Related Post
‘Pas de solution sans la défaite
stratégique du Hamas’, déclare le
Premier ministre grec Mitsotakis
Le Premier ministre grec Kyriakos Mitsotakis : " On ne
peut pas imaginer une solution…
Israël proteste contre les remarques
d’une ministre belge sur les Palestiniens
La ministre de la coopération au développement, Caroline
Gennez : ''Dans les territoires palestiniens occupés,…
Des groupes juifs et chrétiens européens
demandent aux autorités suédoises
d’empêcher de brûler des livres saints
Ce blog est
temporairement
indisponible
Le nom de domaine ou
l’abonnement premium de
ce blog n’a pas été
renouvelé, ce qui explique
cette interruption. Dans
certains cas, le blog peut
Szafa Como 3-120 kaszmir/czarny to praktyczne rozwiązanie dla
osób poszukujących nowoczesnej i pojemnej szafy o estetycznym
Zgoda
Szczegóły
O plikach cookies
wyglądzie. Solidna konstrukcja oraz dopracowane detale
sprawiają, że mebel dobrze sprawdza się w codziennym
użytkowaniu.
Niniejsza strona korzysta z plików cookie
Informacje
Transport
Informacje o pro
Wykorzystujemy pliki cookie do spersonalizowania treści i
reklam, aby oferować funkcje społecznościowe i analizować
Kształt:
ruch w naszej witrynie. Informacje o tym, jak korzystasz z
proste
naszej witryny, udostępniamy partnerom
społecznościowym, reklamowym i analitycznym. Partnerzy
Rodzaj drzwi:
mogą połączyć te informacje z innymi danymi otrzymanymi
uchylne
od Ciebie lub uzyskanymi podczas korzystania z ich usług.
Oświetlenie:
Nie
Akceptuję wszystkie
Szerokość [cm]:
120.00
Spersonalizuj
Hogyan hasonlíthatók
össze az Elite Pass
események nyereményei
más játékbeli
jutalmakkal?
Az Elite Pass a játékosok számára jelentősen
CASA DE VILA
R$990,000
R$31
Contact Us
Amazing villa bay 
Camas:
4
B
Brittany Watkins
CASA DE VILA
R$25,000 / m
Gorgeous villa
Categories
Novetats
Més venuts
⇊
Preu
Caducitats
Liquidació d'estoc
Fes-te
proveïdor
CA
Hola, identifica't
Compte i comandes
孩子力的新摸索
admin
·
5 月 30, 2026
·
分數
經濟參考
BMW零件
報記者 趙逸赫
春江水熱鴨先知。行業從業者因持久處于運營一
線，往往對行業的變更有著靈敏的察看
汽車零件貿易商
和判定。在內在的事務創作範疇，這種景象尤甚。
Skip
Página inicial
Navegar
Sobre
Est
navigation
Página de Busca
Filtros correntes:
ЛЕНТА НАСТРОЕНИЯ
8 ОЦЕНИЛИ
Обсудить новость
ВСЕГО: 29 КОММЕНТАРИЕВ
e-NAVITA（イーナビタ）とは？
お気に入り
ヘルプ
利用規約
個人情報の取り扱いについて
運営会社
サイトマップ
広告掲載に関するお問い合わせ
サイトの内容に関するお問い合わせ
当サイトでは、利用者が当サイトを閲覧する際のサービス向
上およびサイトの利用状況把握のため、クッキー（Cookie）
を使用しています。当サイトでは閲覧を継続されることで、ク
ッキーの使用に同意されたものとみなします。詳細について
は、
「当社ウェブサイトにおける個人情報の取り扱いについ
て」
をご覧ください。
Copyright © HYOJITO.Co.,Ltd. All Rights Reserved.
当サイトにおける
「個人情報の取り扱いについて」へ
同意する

....................

**Request**: Your answer must be the lines from the first line of the entries above through the line that contains "Le nom de domaine ou", written out exactly.

**Exercise output**:
Related Post
‘Pas de solution sans la défaite
stratégique du Hamas’, déclare le
Premier ministre grec Mitsotakis
Le Premier ministre grec Kyriakos Mitsotakis : " On ne
peut pas imaginer une solution…
Israël proteste contre les remarques
d’une ministre belge sur les Palestiniens
La ministre de la coopération au développement, Caroline
Gennez : ''Dans les territoires palestiniens occupés,…
Des groupes juifs et chrétiens européens
demandent aux autorités suédoises
d’empêcher de brûler des livres saints
Ce blog est
temporairement
indisponible
Le nom de domaine ou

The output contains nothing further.